NAM was later re-released on Steam on November 6, 2014, with Retroism and Night Dive Studios as the publishers. It was released on gog.com on March 20, 2020.
The direct sequel, World War II GI, was released in 1999, again developed by TNT Team and published by GT Interactive Software.

Gameplay

The game is very similar to Duke Nukem 3D. The game consists of 34 levels divided into four episodes; there are two single player episodes with fifteen levels and two multiplayer episodes with nineteen levels. Very little was changed in regards to controls, movement rate, physics, and CON language. The only immediately noticeable change in the game code was the removal of the remote detonator for weapon 6, the grenade, which was a pipebomb in Duke Nukem 3D. In the game, there are AI marines which will help the player in some levels, each with different classes and specialties.

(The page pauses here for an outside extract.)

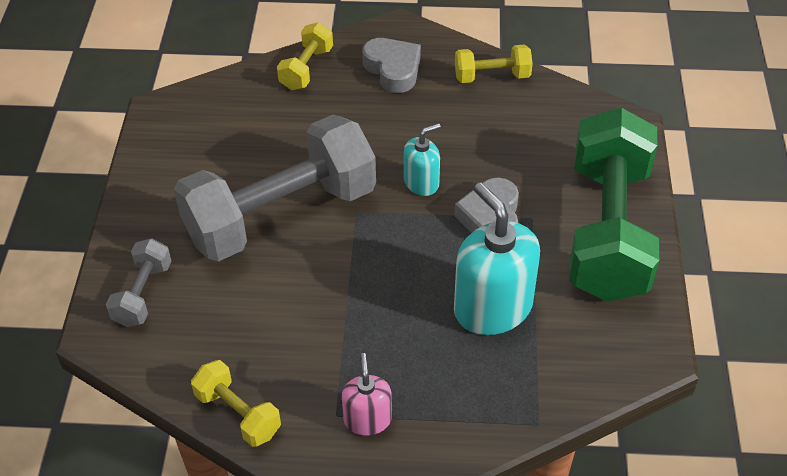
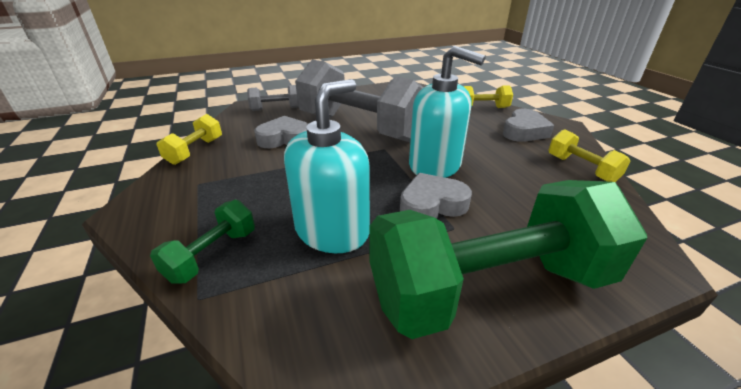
camera: 65 degrees right, 15 degrees down
pink soap dispenser [342,353,392,436] -> none
turquoise soap dispenser [404,123,441,196] -> turquoise soap dispenser [409,46,486,178], size x1.86
none -> green dumbbell [150,200,255,284]
none -> grey heart [254,116,308,148]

Mines are present in most levels, requiring players to activate his mine detector.

Plot

The player assumes the role of Alan "The Bear" Westmoreland, a United States Marine Corps Sergeant. The story begins with a deadly Viet Cong raid, where Westmoreland is left to survive of his own accord. The player must deal with various firefights, ambushes, booby traps, snipers, air strikes, anti-personnel mines, and more in order to finish their way to the end of each level.
The player is placed in the center of the Vietnam War in 1966, playing as Westmoreland, who is a very deadly and highly trained U.S. Marine. Westmoreland is under the command of the Central Intelligence Agency and has undergone genetic engineering to become a super human war machine. He is given standard military orders, and is usually placed alone or with small teams, pitted against overwhelming odds. To prove himself a successful experiment, he must survive several tours of duty in order to show that the side effects of the serum can be overcome.

Development

It originated from the creation of TNT Team's 1997 total conversion mod for Duke Nukem 3D titled Platoon. It was picked up by Infogrames, who put them to work on a remake with more professional art and some custom source code modifications by Matt Saettler, product manager for Blood, which resulted in NAM. The game was released on July 31, 1998. U.S. Marine Sergeant Dan Snyder, who helped pioneer computer simulation training for American troops with a Doom army mod, was a consultant on the project.

Reception

Next Generation reviewed the PC version of the game, rating it one star out of five, and stated that "This horrendous Duke Nukem 3D conversion should have stayed on the Net as freeware."
The game received "unfavorable" reviews according to the review aggregation website GameRankings.